■ EXERCICES ■
A. Recopiez, dans l'extrait de l'arrêt, le passage qui va de « 1. Les moyens » jusqu'à « sur ce pourvoi. ».
B. Selon l'extrait de l'arrêt, pourquoi la Cour de cassation ne rend-elle pas une décision spécialement motivée sur le pourvoi ? Répondez en une à trois phrases.

***** EXTRAIT FOURNI

Le dossier a été communiqué au procureur général.
Sur le rapport de Mme Comte, conseiller référendaire, les observations écrites de la SCP Nicolaÿ, de Lanouvelle et Hannotin, avocat de la société TFT, de la SCP Fabiani, Luc-Thaler et Pinatel, avocat de la société Hmong distribution, de la SCP Thouin-Palat et Boucard, avocat de M. [O], et l'avis de M. Douvreleur, avocat général, après débats en l'audience publique du 21 septembre 2021 où étaient présents Mme Darbois, conseiller doyen faisant fonction de président, Mme Comte, conseiller référendaire rapporteur, Mme Champalaune, conseiller, M. Douvreleur, avocat général, et Mme Mamou, greffier de chambre,
la chambre commerciale, financière et économique de la Cour de cassation, composée des président et conseillers précités, après en avoir délibéré conformément à la loi, a rendu la présente décision.
1. Les moyens de cassation annexés, qui sont invoqués à l'encontre de la décision attaquée, ne sont manifestement pas de nature à entraîner la cassation.
2. En application de l'article 1014, alinéa 1er, du code de procédure civile, il n'y a donc pas lieu de statuer par une décision spécialement motivée sur ce pourvoi.
EN CONSÉQUENCE, la Cour :
REJETTE le pourvoi ;
Condamne la société TFT aux dépens ;
En application de l'article 700 du code de procédure civile, rejette la demande formée par la société TFT et la condamne à payer à M. [O] la somme de 3 000 euros et à la société Hmong distribution la somme de 3 000 euros ;
Ainsi décidé par la Cour de cassation, chambre commerciale, financière et économique, et prononcé par le président en son audience publique du dix novembre deux mille vingt et un. MOYENS ANNEXES à la présente décision
Moyens produits par la SCP Nicolaÿ, de Lanouvelle et Hannotin, avocat aux Conseils, pour la société TFT.

**********
***** DONNÉES FOURNIES

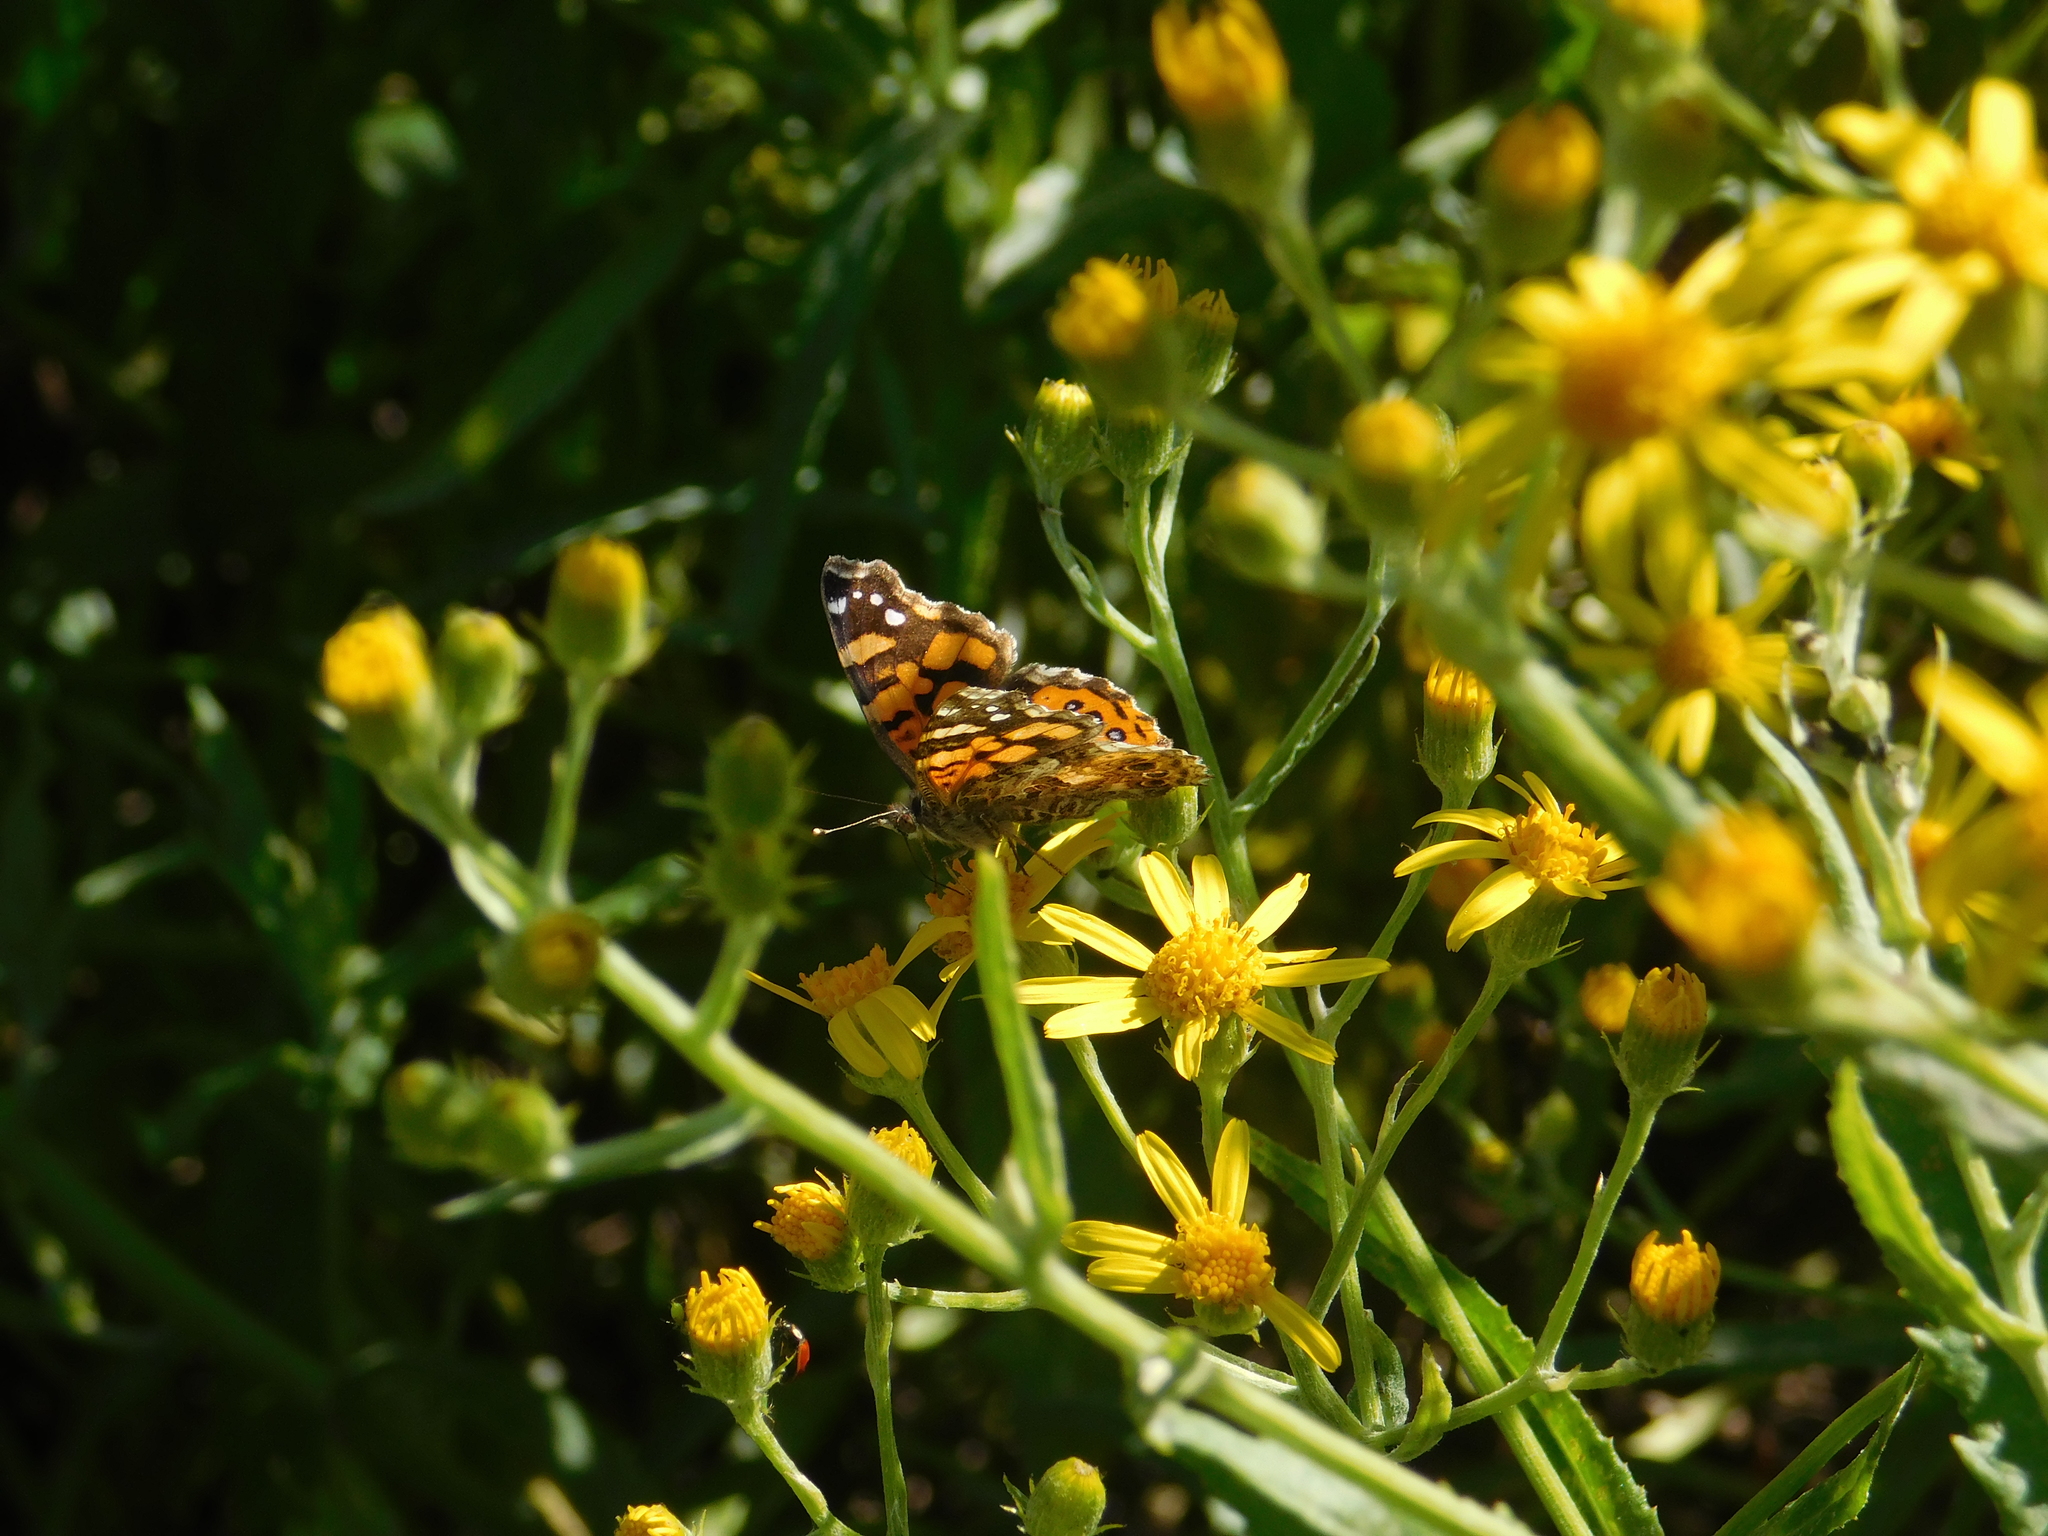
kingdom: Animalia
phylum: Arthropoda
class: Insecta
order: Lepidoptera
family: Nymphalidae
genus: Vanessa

**********
***** DONNÉES FOURNIES

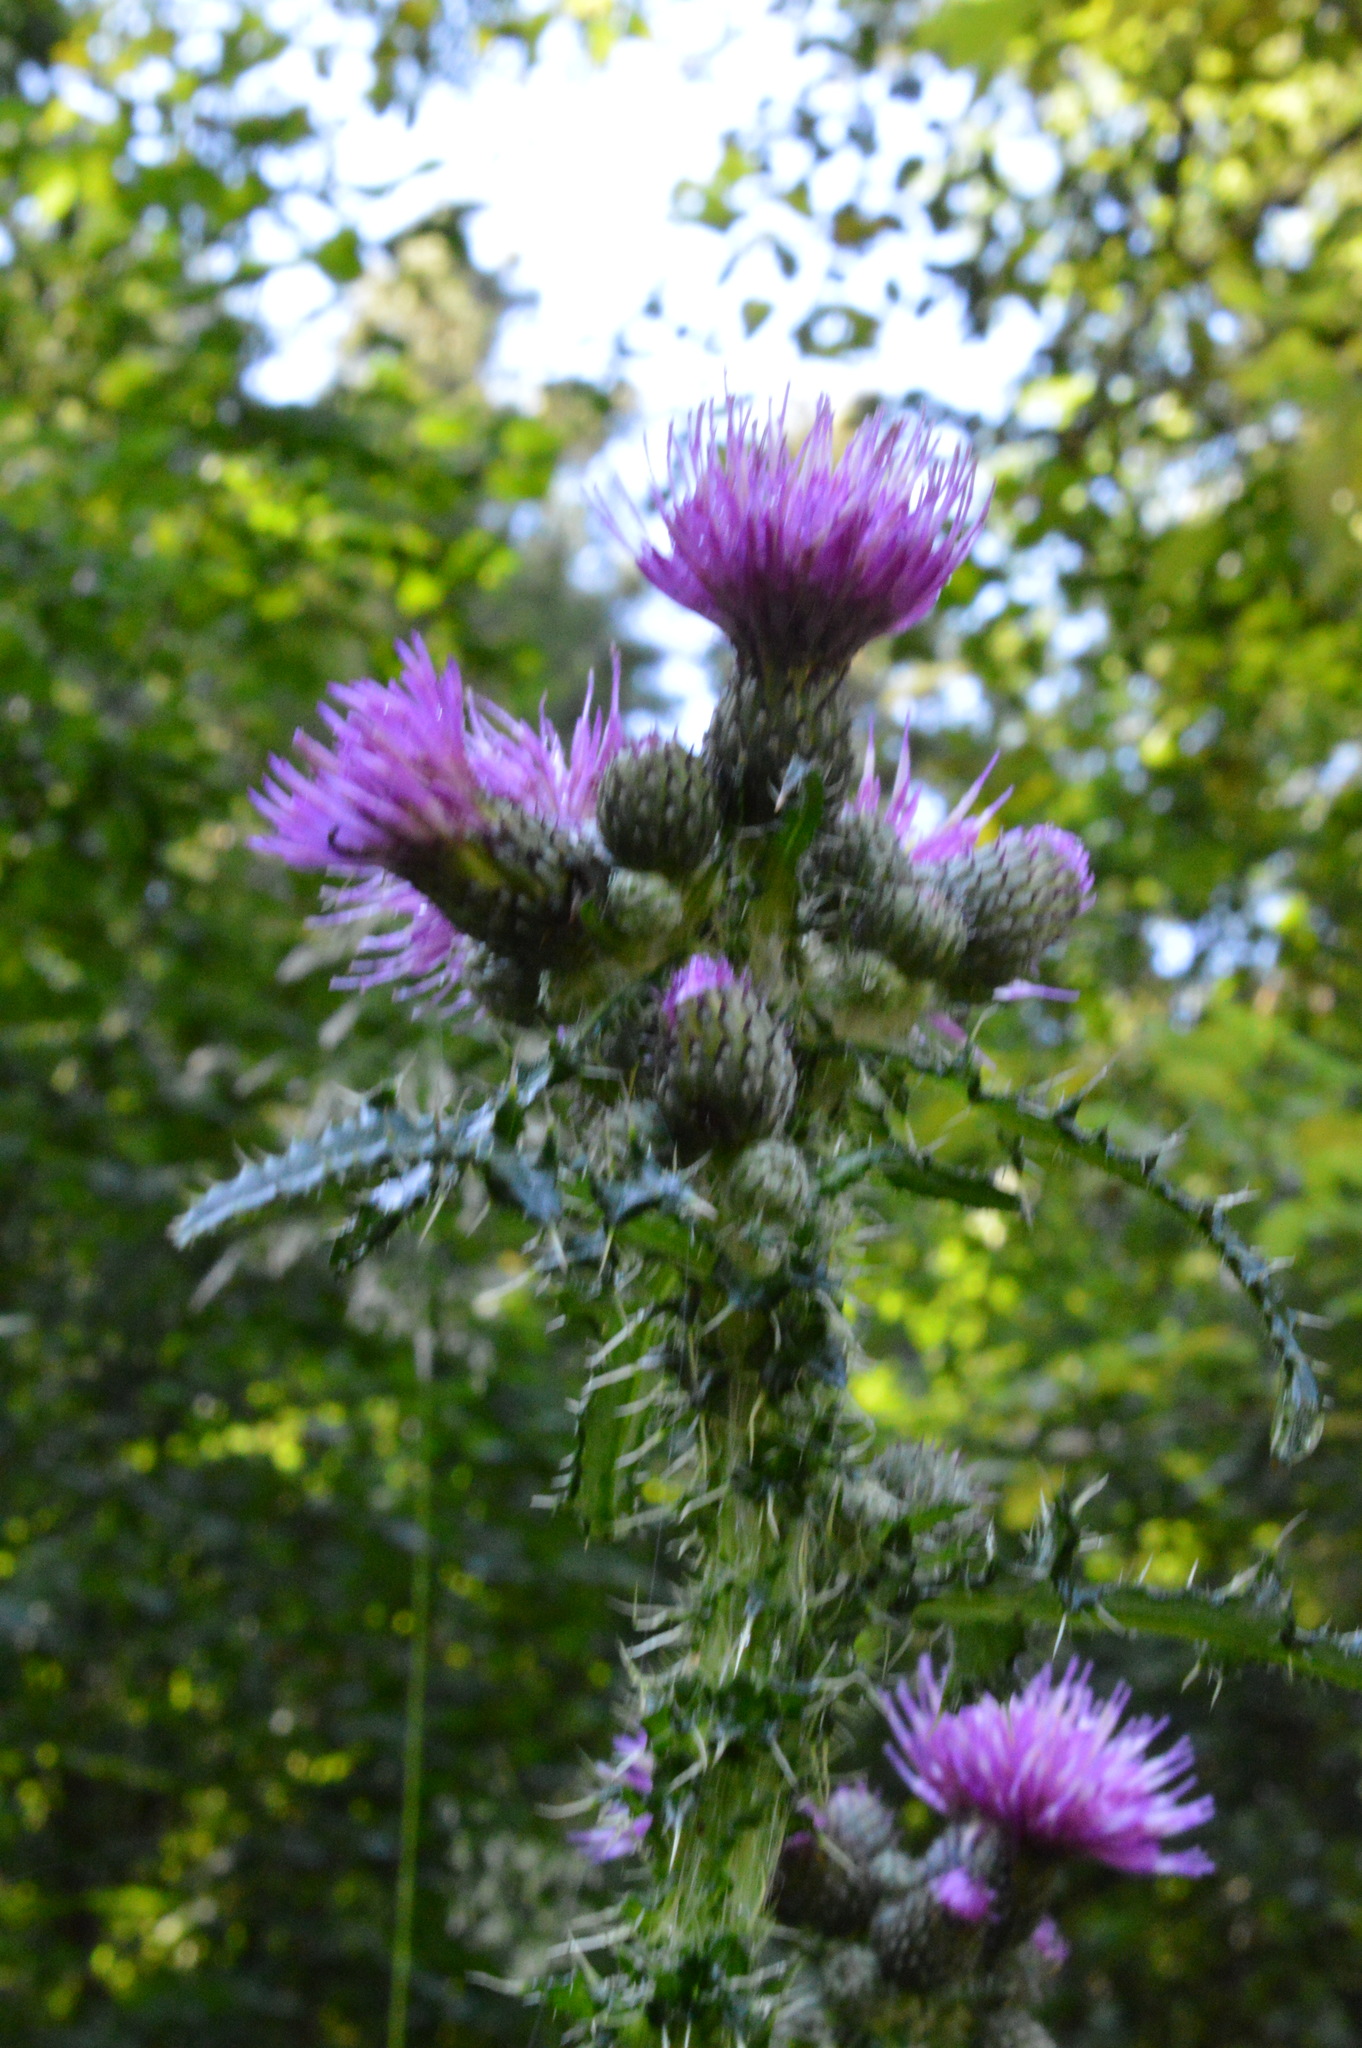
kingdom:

**********

■ RÉPONSES PAR EXERCICE ■
A.
1. Les moyens de cassation annexés, qui sont invoqués à l'encontre de la décision attaquée, ne sont manifestement pas de nature à entraîner la cassation.
2. En application de l'article 1014, alinéa 1er, du code de procédure civile, il n'y a donc pas lieu de statuer par une décision spécialement motivée sur ce pourvoi.

B. Les moyens de cassation invoqués contre la décision attaquée ne sont manifestement pas de nature à entraîner la cassation. L'article 1014, alinéa 1er, du code de procédure civile permet alors à la Cour de ne pas statuer par une décision spécialement motivée.